La Direction reconnaît le malaise social existant, la
difficulté d’organisation du travail, le manque d’effectif, la souffrance et
l’usure des personnels, cependant elle n’apporte aucune solution… pire,
elle supprime des postes.
La réponse qui consiste à dire que tout va aller mieux avec
la démarche qualité est totalement inadaptée au regard de la souffrance vécue
par les personnels au quotidien.
Plus grave encore, cette démarche qualité tend à la
culpabilisation des agents, puisqu’ils s’aperçoivent que leur bonne volonté et
leur conscience professionnelle ne suffisent plus et qu’ils devraient faire
mieux et autrement.
Elle rend les conditions de travail des agents encore plus
difficiles puisqu’elle ne donne pas les moyens pour une application concrète et
réaliste sur les lieux de travail.
Il faut que vous sachiez, Madame la Maire de Paris, que
compte tenu des effectifs insuffisants, 2 soignants voire 1 seul doivent
souvent prendre en charge un service de 27 résidents grabataires, voire plus.
Accepteriez-vous Madame la Maire, de ne pouvoir être douché
qu’une seule fois tous les 15 jours par manque d’effectif?
Le constat est unanime et alarmant : du fait du sous-effectif,
le travail collectif s’est transformé en épreuve individuelle.
À ce niveau, toute démarche qualité est vouée à l’échec et
nous sommes dans ce cas dans le cadre d’une maltraitance institutionnelle
totalement insupportable pour les résidents et les personnels. Les démissions
institutionnelles ne sauraient être comblées par quelques démarches qualité ou
autre dispositif de ce type.
Il est bien évident qu’une telle situation ne fait pas
qu’atteindre les personnels salariés. La mauvaise qualité des conditions de
travail dont souffrent les résidents a bien sûr des conséquences sur l’ensemble
du système relationnel dans l’établissement.
Face à la psychorigidité des directions locales, les
personnels se sentent maltraités, humiliés et non respectés dans l’exercice de
leurs missions.
En conséquence, la CGT vous demande Madame la Maire, de bien
vouloir dégager des fonds en conséquence afin de palier à la souffrance des
personnels et des résidents. Il vous appartient d’engager une politique
d’action sociale à la mesure de la situation.

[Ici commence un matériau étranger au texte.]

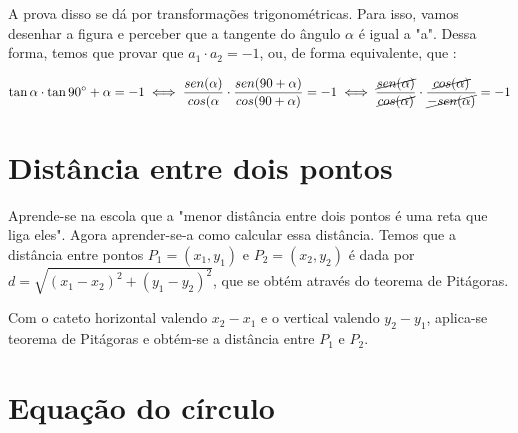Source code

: \documentclass{article}
\begin{document}
A prova disso se dá por transformações trigonométricas. Para isso, vamos desenhar a figura e perceber que a tangente do ângulo $\alpha$ é igual a "a". Dessa forma, temos que provar que $a_1 \cdot a_2 = -1$, ou, de forma equivalente, que : 

$$
\tan{\alpha} \cdot \tan{90^{\circ} + \alpha} = -1 
\iff
\frac{sen(\alpha)}{cos(\alpha} \cdot \frac{sen(90 + \alpha)}{cos(90 + \alpha)} = -1 
\iff
\frac{\cancel{sen(\alpha)}}{\cancel{cos(\alpha)}} \cdot \frac{\cancel{cos(\alpha)}}{\cancel{-sen(\alpha)}} = -1 
\\

$$

\section{Distância entre dois pontos}

Aprende-se na escola que a "menor distância entre dois pontos é uma  reta que liga eles". Agora aprender-se-a como calcular essa distância. Temos que a distância entre pontos $P_1 = (x_1,y_1)$ e $P_2 = (x_2, y_2)$ é dada por $d = \sqrt{(x_1-x_2)^2 + (y_1-y_2)^2}$, que se obtém através do teorema de Pitágoras.
\begin{center}
\end{center}

Com o cateto horizontal valendo $x_2 - x_1$ e o vertical valendo $y_2 - y_1$, aplica-se teorema de Pitágoras e obtém-se a distância entre $P_1 $ e $P_2$.

\section{Equação do círculo}
\end{document}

Sur un autre volet d’absence de reconnaissance, comment
pouvez-vous justifier la non attribution de la NBI aux agents des EHPAD alors
même que celle-ci est attribuée dans la fonction publique hospitalière aux
agents exerçant auprès des personnes âgées n’ayant pas leur autonomie de vie
dans les services de gériatrie ?
Aussi, forts de ce constat affligeant et révoltant, nous
vous demandons de bien vouloir nous recevoir en entrevue syndicale sur ces
différents sujets et sur les mesures que vous comptez prendre afin de faire
mieux que les orientations actuelles qui ne servent en aucune manière le
dévouement des personnels et la qualité de service attendue par les usagers des
EHPAD du CASVP, mais aussi des personnels des services d’aide à domicile.
Pour la CGT, il est impensable que la capitale de la France
ne développe pas une politique de prise en charge des personnes âgées qui
pourrait être montrée en exemple pour ce qui doit se faire en la matière.
Recevez, Madame la Maire nos salutations distinguées.